• [Exercise aim]
In the entries below, begin at the line with "27: (248, 490, 5.50)" and stop after the line with "42: (361, 207, 19.60)"; output those lines exactly and omit the pictures.

Saved data entries
+---+

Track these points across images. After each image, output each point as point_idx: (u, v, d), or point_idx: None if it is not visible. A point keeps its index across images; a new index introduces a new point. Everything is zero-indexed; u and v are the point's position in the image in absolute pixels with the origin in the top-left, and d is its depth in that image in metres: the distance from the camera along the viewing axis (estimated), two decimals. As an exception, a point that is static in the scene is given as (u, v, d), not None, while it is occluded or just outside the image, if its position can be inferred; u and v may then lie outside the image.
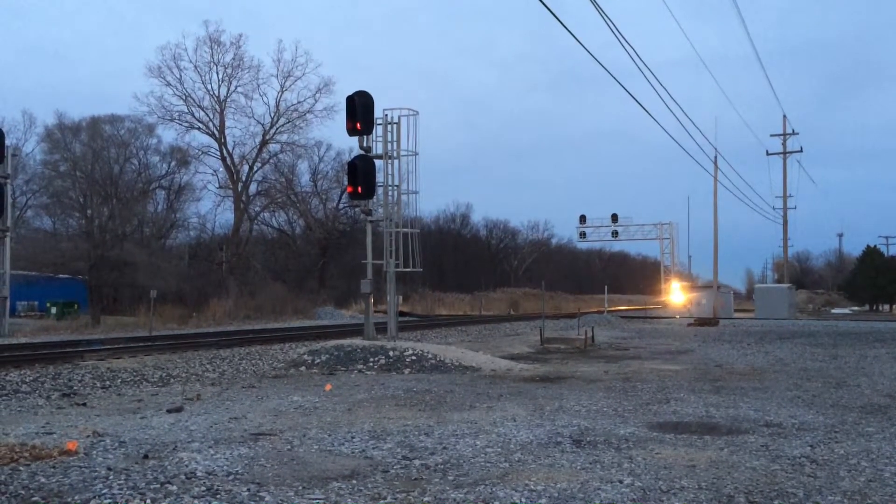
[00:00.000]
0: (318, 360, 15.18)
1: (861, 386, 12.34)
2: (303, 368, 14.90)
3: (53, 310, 38.89)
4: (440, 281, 72.00)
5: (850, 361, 17.17)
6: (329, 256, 57.66)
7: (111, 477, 5.82)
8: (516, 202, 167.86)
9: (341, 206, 57.82)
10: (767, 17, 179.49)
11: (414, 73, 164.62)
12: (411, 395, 10.97)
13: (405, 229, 19.30)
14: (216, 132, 51.49)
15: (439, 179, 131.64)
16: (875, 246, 76.62)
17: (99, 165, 47.10)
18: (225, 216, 56.16)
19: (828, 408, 9.88)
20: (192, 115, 50.65)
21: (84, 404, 10.36)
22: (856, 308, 71.63)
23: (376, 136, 18.91)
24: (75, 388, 12.03)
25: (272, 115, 52.22)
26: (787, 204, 53.09)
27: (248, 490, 5.50)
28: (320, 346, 16.57)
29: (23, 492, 5.39)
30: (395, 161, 19.15)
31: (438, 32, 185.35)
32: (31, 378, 12.64)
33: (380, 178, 19.00)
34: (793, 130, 52.77)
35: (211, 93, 50.82)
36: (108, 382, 12.64)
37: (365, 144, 18.47)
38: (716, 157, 41.34)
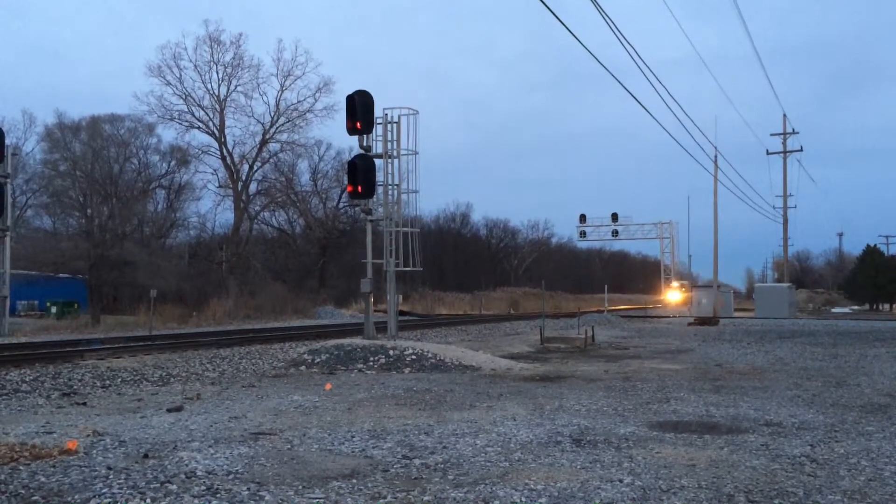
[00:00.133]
0: (318, 360, 15.18)
1: (861, 385, 12.34)
2: (303, 368, 14.90)
3: (53, 309, 38.91)
4: (440, 280, 71.99)
5: (850, 361, 17.17)
6: (329, 256, 57.66)
7: (111, 476, 5.82)
8: (516, 201, 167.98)
9: (341, 205, 57.86)
10: (767, 17, 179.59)
11: (414, 73, 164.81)
12: (411, 395, 10.97)
13: (405, 228, 19.30)
14: (216, 131, 51.53)
15: (439, 179, 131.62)
16: (875, 245, 76.65)
17: (99, 165, 47.09)
18: (225, 215, 56.23)
19: (828, 407, 9.88)
20: (192, 114, 50.73)
21: (84, 404, 10.36)
22: (856, 307, 71.65)
23: (376, 136, 18.92)
24: (75, 387, 12.03)
25: (272, 114, 52.30)
26: (788, 203, 53.15)
27: (248, 489, 5.49)
28: (320, 345, 16.57)
29: (23, 491, 5.39)
30: (395, 160, 19.15)
31: (438, 32, 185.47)
32: (31, 377, 12.64)
33: (380, 177, 19.01)
34: (793, 129, 52.82)
35: (211, 92, 50.88)
36: (108, 382, 12.64)
37: (365, 144, 18.48)
38: (716, 157, 41.35)
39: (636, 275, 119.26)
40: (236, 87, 50.98)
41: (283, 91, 51.79)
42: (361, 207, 19.60)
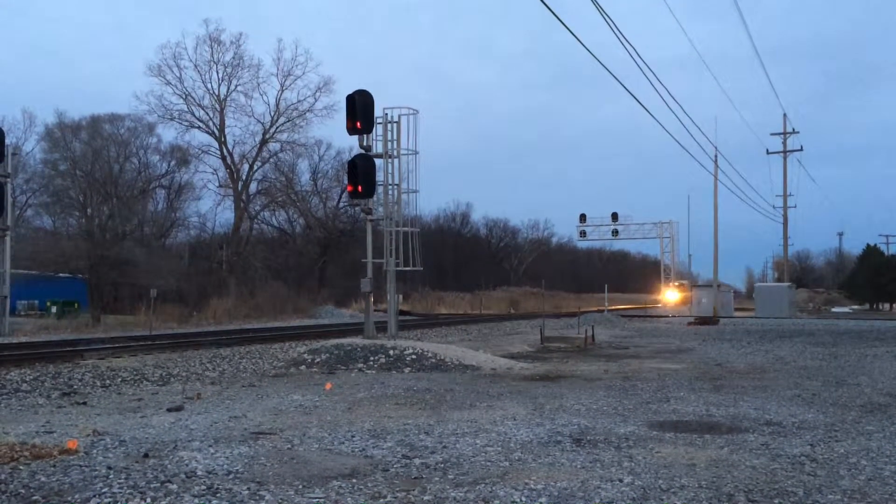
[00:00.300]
0: (319, 359, 15.18)
1: (861, 385, 12.34)
2: (303, 367, 14.90)
3: (54, 309, 38.92)
4: (440, 280, 71.99)
5: (850, 360, 17.17)
6: (329, 255, 57.67)
7: (111, 476, 5.82)
8: (516, 201, 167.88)
9: (341, 205, 57.85)
10: (767, 16, 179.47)
11: (414, 72, 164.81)
12: (411, 394, 10.97)
13: (405, 228, 19.31)
14: (216, 131, 51.53)
15: (439, 178, 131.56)
16: (875, 245, 76.71)
17: (99, 164, 47.12)
18: (225, 215, 56.22)
19: (828, 406, 9.88)
20: (192, 114, 50.72)
21: (84, 403, 10.36)
22: (856, 307, 71.64)
23: (376, 135, 18.93)
24: (75, 387, 12.03)
25: (272, 114, 52.30)
26: (788, 202, 53.16)
27: (249, 489, 5.50)
28: (320, 345, 16.57)
29: (23, 491, 5.39)
30: (396, 160, 19.16)
31: (438, 31, 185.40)
32: (31, 377, 12.65)
33: (380, 176, 19.02)
34: (793, 129, 52.83)
35: (211, 92, 50.88)
36: (108, 381, 12.64)
37: (365, 143, 18.48)
38: (716, 156, 41.35)
39: (636, 274, 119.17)
40: (236, 86, 51.07)
41: (283, 91, 51.87)
42: (362, 207, 19.61)
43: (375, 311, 21.69)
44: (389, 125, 19.03)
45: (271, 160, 54.41)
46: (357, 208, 36.16)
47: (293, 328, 30.31)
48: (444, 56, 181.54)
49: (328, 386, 11.92)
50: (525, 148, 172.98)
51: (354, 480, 5.80)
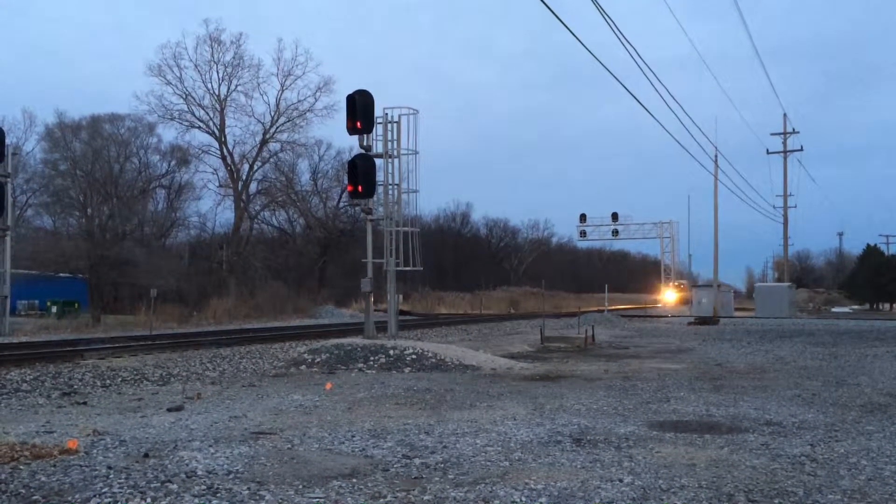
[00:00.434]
0: (319, 359, 15.19)
1: (861, 385, 12.34)
2: (303, 367, 14.90)
3: (54, 309, 38.91)
4: (440, 280, 71.99)
5: (850, 360, 17.17)
6: (329, 255, 57.67)
7: (112, 476, 5.83)
8: (516, 201, 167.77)
9: (341, 204, 57.86)
10: (767, 16, 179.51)
11: (414, 72, 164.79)
12: (411, 394, 10.97)
13: (405, 228, 19.31)
14: (216, 131, 51.54)
15: (439, 178, 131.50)
16: (875, 245, 76.70)
17: (99, 164, 47.12)
18: (225, 215, 56.24)
19: (828, 406, 9.88)
20: (193, 113, 50.74)
21: (84, 403, 10.37)
22: (856, 307, 71.62)
23: (376, 135, 18.94)
24: (76, 386, 12.03)
25: (272, 113, 52.31)
26: (788, 202, 53.15)
27: (249, 489, 5.50)
28: (320, 344, 16.57)
29: (23, 490, 5.40)
30: (396, 160, 19.16)
31: (438, 31, 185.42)
32: (31, 377, 12.65)
33: (380, 176, 19.03)
34: (793, 129, 52.82)
35: (211, 92, 50.90)
36: (108, 381, 12.64)
37: (365, 143, 18.48)
38: (716, 156, 41.33)
39: (636, 274, 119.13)
40: (236, 86, 51.07)
41: (283, 91, 51.88)
42: (362, 207, 19.62)
43: (375, 311, 21.69)
44: (389, 125, 19.04)
45: (271, 160, 54.50)
46: (357, 208, 36.15)
47: (293, 328, 30.32)
48: (444, 56, 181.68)
49: (328, 386, 11.92)
50: (525, 148, 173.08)
51: (354, 480, 5.80)
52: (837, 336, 26.67)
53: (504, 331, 29.40)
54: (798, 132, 53.36)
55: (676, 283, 71.61)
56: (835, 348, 20.90)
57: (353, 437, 7.57)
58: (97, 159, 46.97)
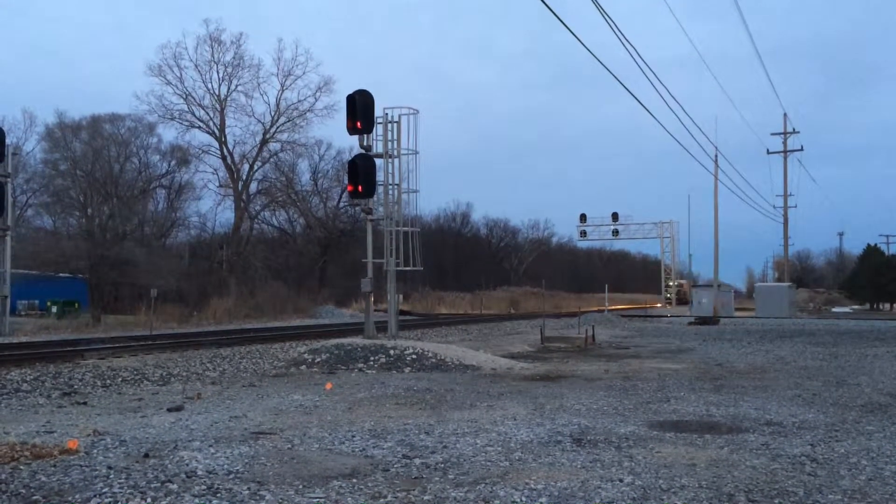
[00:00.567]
0: (319, 359, 15.19)
1: (861, 385, 12.34)
2: (303, 367, 14.91)
3: (54, 309, 38.90)
4: (440, 280, 71.98)
5: (850, 360, 17.17)
6: (329, 255, 57.68)
7: (112, 476, 5.83)
8: (516, 201, 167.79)
9: (342, 204, 57.87)
10: (768, 16, 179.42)
11: (414, 72, 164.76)
12: (412, 394, 10.98)
13: (405, 228, 19.31)
14: (216, 131, 51.57)
15: (439, 178, 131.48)
16: (875, 245, 76.73)
17: (99, 164, 47.12)
18: (225, 215, 56.25)
19: (828, 406, 9.88)
20: (193, 113, 50.77)
21: (85, 403, 10.37)
22: (856, 307, 71.68)
23: (377, 135, 18.94)
24: (76, 386, 12.03)
25: (272, 113, 52.34)
26: (788, 202, 53.15)
27: (249, 489, 5.50)
28: (321, 344, 16.57)
29: (23, 490, 5.40)
30: (396, 160, 19.16)
31: (438, 31, 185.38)
32: (31, 377, 12.65)
33: (380, 176, 19.03)
34: (793, 129, 52.83)
35: (211, 91, 50.93)
36: (108, 381, 12.64)
37: (365, 143, 18.49)
38: (716, 156, 41.39)
39: (636, 274, 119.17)
40: (237, 86, 51.11)
41: (283, 91, 51.92)
42: (362, 207, 19.62)
43: (375, 310, 21.70)
44: (390, 125, 19.04)
45: (271, 160, 54.53)
46: (357, 208, 36.17)
47: (293, 328, 30.32)
48: (444, 56, 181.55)
49: (328, 386, 11.92)
50: (525, 148, 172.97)
51: (355, 480, 5.80)
52: (838, 336, 26.67)
53: (504, 331, 29.40)
54: (798, 132, 53.44)
55: (678, 283, 71.60)
56: (835, 348, 20.90)
57: (353, 437, 7.57)
58: (97, 159, 46.98)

+---+

• [Solution to this exercise]
27: (248, 490, 5.50)
28: (320, 346, 16.57)
29: (23, 492, 5.39)
30: (395, 161, 19.15)
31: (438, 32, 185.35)
32: (31, 378, 12.64)
33: (380, 178, 19.00)
34: (793, 130, 52.77)
35: (211, 93, 50.82)
36: (108, 382, 12.64)
37: (365, 144, 18.47)
38: (716, 157, 41.34)
[00:00.133]
0: (318, 360, 15.18)
1: (861, 385, 12.34)
2: (303, 368, 14.90)
3: (53, 309, 38.91)
4: (440, 280, 71.99)
5: (850, 361, 17.17)
6: (329, 256, 57.66)
7: (111, 476, 5.82)
8: (516, 201, 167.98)
9: (341, 205, 57.86)
10: (767, 17, 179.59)
11: (414, 73, 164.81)
12: (411, 395, 10.97)
13: (405, 228, 19.30)
14: (216, 131, 51.53)
15: (439, 179, 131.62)
16: (875, 245, 76.65)
17: (99, 165, 47.09)
18: (225, 215, 56.23)
19: (828, 407, 9.88)
20: (192, 114, 50.73)
21: (84, 404, 10.36)
22: (856, 307, 71.65)
23: (376, 136, 18.92)
24: (75, 387, 12.03)
25: (272, 114, 52.30)
26: (788, 203, 53.15)
27: (248, 489, 5.49)
28: (320, 345, 16.57)
29: (23, 491, 5.39)
30: (395, 160, 19.15)
31: (438, 32, 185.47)
32: (31, 377, 12.64)
33: (380, 177, 19.01)
34: (793, 129, 52.82)
35: (211, 92, 50.88)
36: (108, 382, 12.64)
37: (365, 144, 18.48)
38: (716, 157, 41.35)
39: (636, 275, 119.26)
40: (236, 87, 50.98)
41: (283, 91, 51.79)
42: (361, 207, 19.60)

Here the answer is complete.